La magie de cet endroit est qu’aujourd’hui, de nombreux artistes, makers, tous inspirés par les épaves et la ruine apocalyptique du lieu, y apportent une seconde vie. Cet espace à la fois fantasque et glauque représente un terrain de jeu infini pour les artistes fans de Big Art. Un territoire oublié en pleine renaissance, un lieu où la créativité et l’espace n’ont véritablement aucune limite ! On y trouve une dizaine d’installations d’art permanentes que la Biennale et d’autres groupes d’art progressistes ont abandonnées, ou pas… Depuis 2011, ce nouvel essor efface doucement l’empreinte ‘ZombieLand’ pour laisser place à un accueil plus chaleureux d’art du désert. Expérimentations, spectacles, performances, Bombay Beach est une exposition à ciel ouvert, une toile blanche et poussiéreuse prête à être façonnée par la liberté d’expression d’une communauté d’artistes ! Welcome back touristes !
Radical Slab City !
30 minutes plus tard, même contexte, sauf que cette fois, c’est une ancienne base militaire de la seconde guerre mondiale qui est investie de ses lieux. Il n’y reste que des blocs de bétons, appelés ‘slab‘ en anglais. Welcome to Slab City ! Depuis 60 ans, des marginaux ont développé une mini-ville de 200 permanents qui est aujourd’hui de plus en plus portée par l’art du désert également. Il y est facile de vivre en toute simplicité et très difficile à la fois, à moins d’être bien préparé et organisé face aux conditions radicales que le désert impose. Pas une rue, pas une boutique ! Ce squat ressemble à un campement étalé sur quelques kilomètres carrés à peine. Slab City est le seul lieu totalement libre aux Etats-Unis. Même la police n’intervient pas ici. Malgré que la population ne soit constituée essentiellement d’anarchistes, de sdfs, de ‘Snowbirds’ saisonniers, ce lieu est aujourd’hui populaire grâce à une oeuvre exceptionnelle devenue une véritable attraction : Salvation Mountain – ‘La montagne du Salut’ en français.

- - -

ACTIVITÉS:
1. Dans le texte sur Bombay Beach et Slab City, combien d'habitants permanents compte la mini-ville de Slab City ?
2. Poursuivez le texte sur Bombay Beach et Slab City après sa dernière phrase.

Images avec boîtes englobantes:
- - -

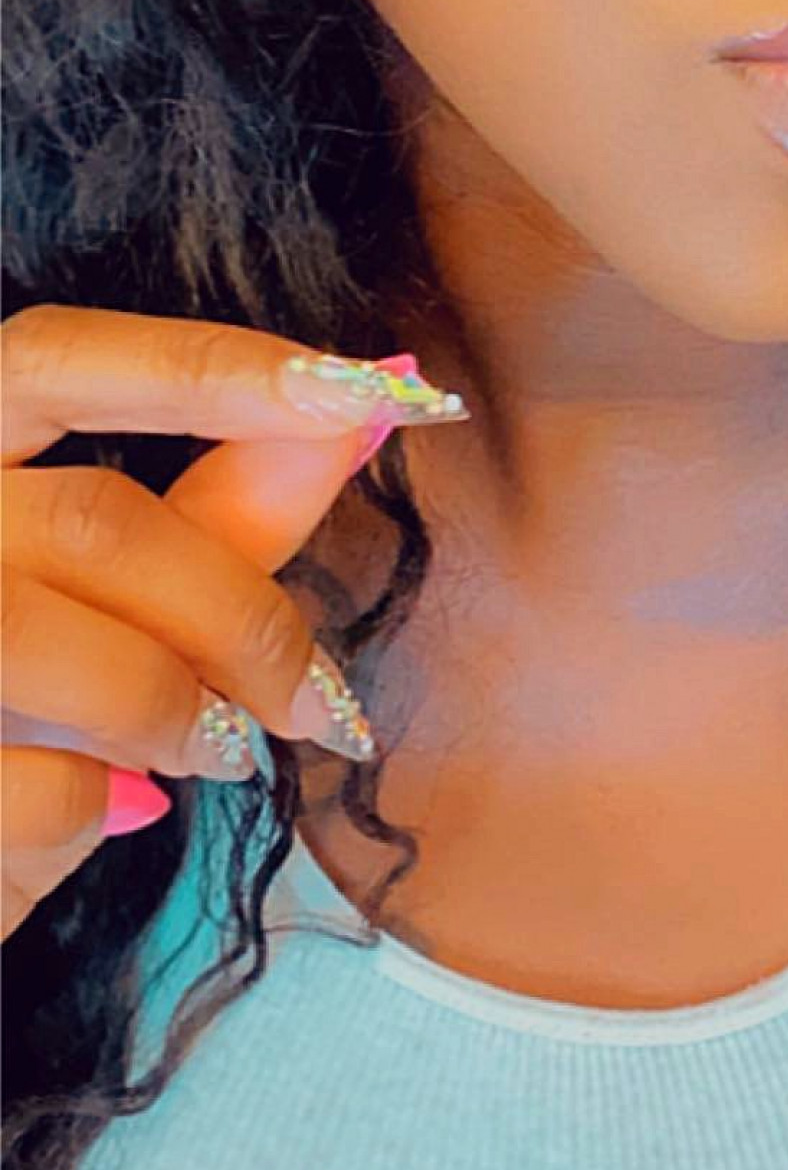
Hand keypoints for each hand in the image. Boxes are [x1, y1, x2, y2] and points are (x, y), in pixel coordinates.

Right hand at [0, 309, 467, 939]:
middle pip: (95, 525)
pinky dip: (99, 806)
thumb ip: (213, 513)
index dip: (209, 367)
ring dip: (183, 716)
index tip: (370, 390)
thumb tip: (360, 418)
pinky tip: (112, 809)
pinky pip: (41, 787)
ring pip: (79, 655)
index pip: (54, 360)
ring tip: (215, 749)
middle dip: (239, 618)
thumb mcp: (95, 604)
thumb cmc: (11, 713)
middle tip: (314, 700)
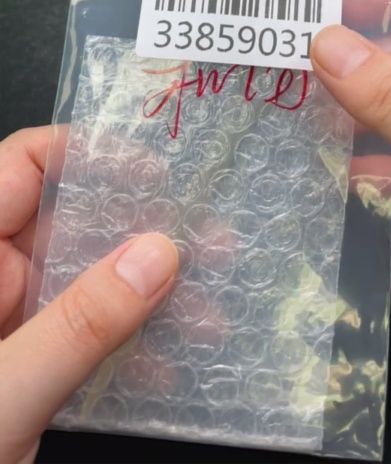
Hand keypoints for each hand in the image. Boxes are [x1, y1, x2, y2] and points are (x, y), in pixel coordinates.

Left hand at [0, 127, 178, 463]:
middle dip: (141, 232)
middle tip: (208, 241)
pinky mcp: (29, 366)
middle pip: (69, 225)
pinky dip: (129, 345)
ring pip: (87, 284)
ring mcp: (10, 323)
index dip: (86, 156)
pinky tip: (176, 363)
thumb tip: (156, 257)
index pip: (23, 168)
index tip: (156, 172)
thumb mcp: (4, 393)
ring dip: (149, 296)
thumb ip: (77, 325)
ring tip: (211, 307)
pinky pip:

- - -

LISTE DES RÉPONSES:
1. Elle compte 200 habitants permanents.

2.
C’est l’oeuvre de Leonard Knight, un tableau dédiée à l’amour. Une colline recouverte de centaines de milliers de gallons de peinture latex multicolores ! Décédé aujourd’hui, Knight reste le plus célèbre des Slabbers. Une belle histoire… Knight est arrivé du Vermont dans la communauté de Slab City dans les années 80, avec une montgolfière comme remorque. À l’origine, son plan était d’utiliser Slab City comme base pour un voyage transcontinental en ballon ! N’ayant pas trouvé la solution pour faire voler son engin, il s’est définitivement posé ici à Slab City. Sa dévotion et l’amour inconditionnel qu’il a souhaité transmettre et partager ici, sont amplement à la hauteur de son premier projet et a inspiré de nombreux réalisateurs, comme Sean Penn dans Into the wil d et dans un autre genre, les autres résidents.
Le quartier annexe s’appelle ‘East Jesus’, en référence à Salvation Mountain. Il est tenu par un collectif artistique où les résidents exposent leurs propres sculptures et installation artistique : Plus de 200 artistes de 25 états différents sont déjà passés par ici ! J’y ai trouvé de véritables trésors ! La plupart des oeuvres sont imaginées, fabriquées à partir de matériaux recyclés ! Chacune des bicoques, des mobile-homes permanents ressemblent à des véhicules mutants venus d’un autre monde, d’un univers post-apocalyptique à la Madmax. De véritables Makers à la créativité no limit qui m’a profondément touchée. L’art du désert, un art unique entrepris par des personnes en marge de la société qui constitue l’attrait unique de cette communauté assoiffée de liberté absolue. L’atmosphère à la fois glauque et insolite, un poil ‘freaky’ disparaissent rapidement pour laisser place au lâcher-prise, à la curiosité et la découverte d’un espace hors du temps.
Comment s’y rendre ?
Bombay Beach se trouve à une heure au Sud Est de Palm Springs puis, comptez 20 miles pour rejoindre Slab City, soit 30 minutes de voiture.
*Tips* Slab City : Sur place, des résidents proposent un hébergement à louer à des prix relativement bas.
Merci Cécile pour ces superbes photos !! J’irai y dormir un jour..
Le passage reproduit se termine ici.